En résumé, pour poursuivre nos efforts, nous devons créer un sentiment de douleur très forte à l’égard de l’échec. Pour y arriver,  il faut se souvenir que les douleurs les plus fortes sont celles qui proviennent de l’intérieur, non de l’extérieur. De plus, la plus grande souffrance est celle de savoir que nous n’avons pas vécu conformément à nos idéaux. En conséquence, pour être motivé, il faut se poser des questions susceptibles de nous faire souffrir. « Que m’en coûtera-t-il de ne pas changer ? » « Quel prix suis-je déjà en train de payer sur le plan affectif, intellectuel, physique, financier, spirituel… ? » « Comment mon refus de changer affecte-t-il ma famille, mes enfants et ceux qui me sont chers ? »

Par la suite, posez-vous des questions reliées au plaisir du changement. « Si je change vraiment, qu’éprouverais-je envers moi-même ? »  « Quelle sorte d’impulsion pourrais-je créer  si je changeais cet aspect de ma vie ? »  « Qu’est-ce que je pourrais faire d’autre si j’effectuais vraiment ce changement  aujourd’hui ? » « Que ressentiraient ma famille et mes amis ? » « Serais-je beaucoup plus heureux ? »

Vous arriverez ainsi à associer la douleur au fait de ne pas changer et le plaisir au fait de changer. Aussi, pourrez-vous passer à la troisième étape.

Troisième étape: Abandonnez votre modèle limitatif

Nouvelle habitude - pas d'excuse

Vouloir changer ne suffit pas. Encore, faut-il utiliser le bon modèle. Car, en répétant un modèle, on obtient le même résultat. C’est pour cette raison que certaines personnes sont piégées et n’arrivent pas changer à force de répéter la même erreur. Elles ressemblent à une mouche enfermée dans une pièce et qui tente de s’échapper en cognant plusieurs fois sur la fenêtre. En effet, elles se concentrent sur les mêmes images et se posent sans cesse les mêmes questions.

Pour changer, il faut briser son ancien modèle. Pour cela, vous pouvez utiliser une technique simple qui consiste à brouiller les sensations que nous associons à nos souvenirs.

Quatrième étape: Trouvez un nouveau modèle dynamisant

Trouver un modèle pour changer une habitude

Le changement arrive lorsque nous associons une douleur trop forte à notre ancien modèle et un grand plaisir à notre nouveau comportement. Rappelons que nous sommes portés sur les décisions motivées par le plaisir et nous fuyons instinctivement la douleur. De nombreuses personnes attendent de souffrir à tel  point que le changement devient une nécessité absolue avant de modifier leur modèle.

Cinquième étape: Reproduisez le nouveau modèle jusqu’à ce qu’il devienne constant.

Pour éviter de retourner à votre ancien comportement, vous devez répéter le nouveau modèle constamment jusqu’à créer une nouvelle voie neurologique. Sans cela, vous retournerez à votre ancien modèle. Cette répétition est nécessaire pour créer un conditionnement qui rendra presque automatique le nouveau comportement. C’est la même technique qu’utilisent les sportifs de haut niveau.
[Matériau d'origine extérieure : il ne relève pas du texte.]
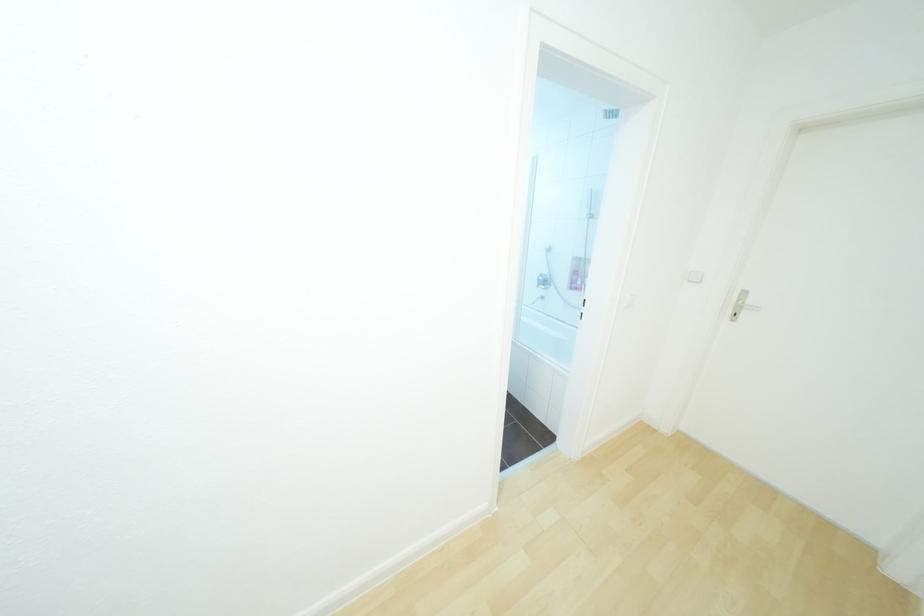
What do you see at coordinates (743, 309) in the screenshot? I see `the silver door handle` at bounding box center [743, 309].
Par exemple, les basketteurs enchainent les lancers pour rendre leur geste automatique. De même, les plus grands musiciens ont joué pendant de longue heures avant d’arriver à leur niveau. La répétition conduit le cerveau à consommer moins d’énergie pour effectuer une action.

Il est également important de se récompenser à chaque progrès. Ainsi, dès que vous faites un petit pas vers votre nouveau comportement, récompensez-vous. Ne sous-estimez pas vos résultats. Si vous avez tenu une journée sans fumer, félicitez-vous. Idem, lorsque vous perdez le 1er kilo sur les 35 que vous voulez éliminer. Félicitez-vous également si vous repoussez une assiette qui n’est pas vide parce que vous n’avez plus faim.  Votre cerveau associera du plaisir à votre nouvel objectif. Enfin, fixez-vous des micro objectifs et récompensez-vous à chaque fois que vous en atteignez un.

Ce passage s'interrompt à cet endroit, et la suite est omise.